Return each line of the data below unchanged, please.

[Dataset excerpts]

Content starts

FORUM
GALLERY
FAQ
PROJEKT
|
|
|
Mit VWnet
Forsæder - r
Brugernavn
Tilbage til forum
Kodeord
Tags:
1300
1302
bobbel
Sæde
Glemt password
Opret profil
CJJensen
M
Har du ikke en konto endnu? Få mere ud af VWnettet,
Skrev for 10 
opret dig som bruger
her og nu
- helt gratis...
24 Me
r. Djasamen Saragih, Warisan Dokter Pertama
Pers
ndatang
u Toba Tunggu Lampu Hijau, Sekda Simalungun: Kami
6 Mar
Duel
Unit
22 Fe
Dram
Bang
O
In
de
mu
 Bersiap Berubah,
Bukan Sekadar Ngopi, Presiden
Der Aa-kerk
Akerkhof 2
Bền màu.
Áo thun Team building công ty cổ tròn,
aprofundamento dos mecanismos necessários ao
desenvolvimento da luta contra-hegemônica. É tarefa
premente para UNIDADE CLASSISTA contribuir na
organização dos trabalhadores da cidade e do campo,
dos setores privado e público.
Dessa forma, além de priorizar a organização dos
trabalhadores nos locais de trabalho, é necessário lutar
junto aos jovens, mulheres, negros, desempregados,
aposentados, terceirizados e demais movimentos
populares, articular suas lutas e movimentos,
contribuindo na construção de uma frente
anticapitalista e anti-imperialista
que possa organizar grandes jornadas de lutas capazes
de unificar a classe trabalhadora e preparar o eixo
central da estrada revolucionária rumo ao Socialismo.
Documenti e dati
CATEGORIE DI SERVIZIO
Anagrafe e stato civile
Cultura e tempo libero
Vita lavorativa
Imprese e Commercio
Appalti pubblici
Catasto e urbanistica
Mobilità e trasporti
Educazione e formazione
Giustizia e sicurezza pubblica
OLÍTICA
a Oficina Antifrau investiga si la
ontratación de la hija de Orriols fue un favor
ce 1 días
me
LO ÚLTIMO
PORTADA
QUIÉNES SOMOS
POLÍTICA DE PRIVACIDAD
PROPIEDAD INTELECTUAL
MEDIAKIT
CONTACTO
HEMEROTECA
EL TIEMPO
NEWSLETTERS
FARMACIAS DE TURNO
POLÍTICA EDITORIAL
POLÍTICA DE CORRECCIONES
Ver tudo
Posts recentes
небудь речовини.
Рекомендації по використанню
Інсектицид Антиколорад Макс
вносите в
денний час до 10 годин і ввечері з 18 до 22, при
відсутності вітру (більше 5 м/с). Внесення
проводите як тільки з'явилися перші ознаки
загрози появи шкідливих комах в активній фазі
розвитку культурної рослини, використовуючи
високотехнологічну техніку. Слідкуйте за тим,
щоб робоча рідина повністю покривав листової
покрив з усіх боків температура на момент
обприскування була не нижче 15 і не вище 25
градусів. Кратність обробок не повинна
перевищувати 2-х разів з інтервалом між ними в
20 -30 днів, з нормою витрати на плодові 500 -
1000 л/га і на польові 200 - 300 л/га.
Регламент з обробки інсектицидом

Content ends

**Final answer:**
FORUM
GALLERY
FAQ
PROJEKT
|
|
|
Mit VWnet
Forsæder - r
Brugernavn
Tilbage til forum
Kodeord
Tags:
1300
1302
bobbel
Sæde
Glemt password
Opret profil
CJJensen
M
Har du ikke en konto endnu? Få mere ud af VWnettet,
Skrev for 10 
opret dig som bruger
her og nu
- helt gratis...
24 Me
r. Djasamen Saragih, Warisan Dokter Pertama
Pers
ndatang
u Toba Tunggu Lampu Hijau, Sekda Simalungun: Kami
6 Mar
Duel
Unit
22 Fe
Dram
Bang
O
In
de
mu
 Bersiap Berubah,
Bukan Sekadar Ngopi, Presiden
Der Aa-kerk
Akerkhof 2
Bền màu.
Áo thun Team building công ty cổ tròn,
aprofundamento dos mecanismos necessários ao
desenvolvimento da luta contra-hegemônica. É tarefa
premente para UNIDADE CLASSISTA contribuir na
organização dos trabalhadores da cidade e do campo,
dos setores privado e público.
Dessa forma, além de priorizar a organização dos
trabalhadores nos locais de trabalho, é necessário lutar
junto aos jovens, mulheres, negros, desempregados,
aposentados, terceirizados e demais movimentos
populares, articular suas lutas e movimentos,
contribuindo na construção de uma frente
anticapitalista e anti-imperialista
que possa organizar grandes jornadas de lutas capazes
de unificar a classe trabalhadora e preparar o eixo
central da estrada revolucionária rumo ao Socialismo.
Documenti e dati
CATEGORIE DI SERVIZIO
Anagrafe e stato civile
Cultura e tempo libero
Vita lavorativa
Imprese e Commercio
Appalti pubblici
Catasto e urbanistica
Mobilità e trasporti
Educazione e formazione
Giustizia e sicurezza pubblica
OLÍTICA
a Oficina Antifrau investiga si la
ontratación de la hija de Orriols fue un favor
ce 1 días
me
LO ÚLTIMO
PORTADA
QUIÉNES SOMOS
POLÍTICA DE PRIVACIDAD
PROPIEDAD INTELECTUAL
MEDIAKIT
CONTACTO
HEMEROTECA
EL TIEMPO
NEWSLETTERS
FARMACIAS DE TURNO
POLÍTICA EDITORIAL
POLÍTICA DE CORRECCIONES
Ver tudo
Posts recentes
небудь речовини.
Рекомендації по використанню
Інсектицид Антиколорад Макс
вносите в
денний час до 10 годин і ввечері з 18 до 22, при
відсутності вітру (більше 5 м/с). Внесення
проводите як тільки з'явилися перші ознаки
загрози появи шкідливих комах в активній фазі
розвитку культурної рослини, використовуючи
високотехнологічну техніку. Слідкуйте за тим,
щоб робоча рідина повністю покривав листової
покрив з усіх боків температура на момент
обприскування була не нижче 15 і не вище 25
градусів. Кратність обробок не повинна
перевищувати 2-х разів з інтервалом між ними в
20 -30 днів, з нормою витрати на плодові 500 -
1000 л/га і на польові 200 - 300 л/га.
Регламент з обробки інсектицидом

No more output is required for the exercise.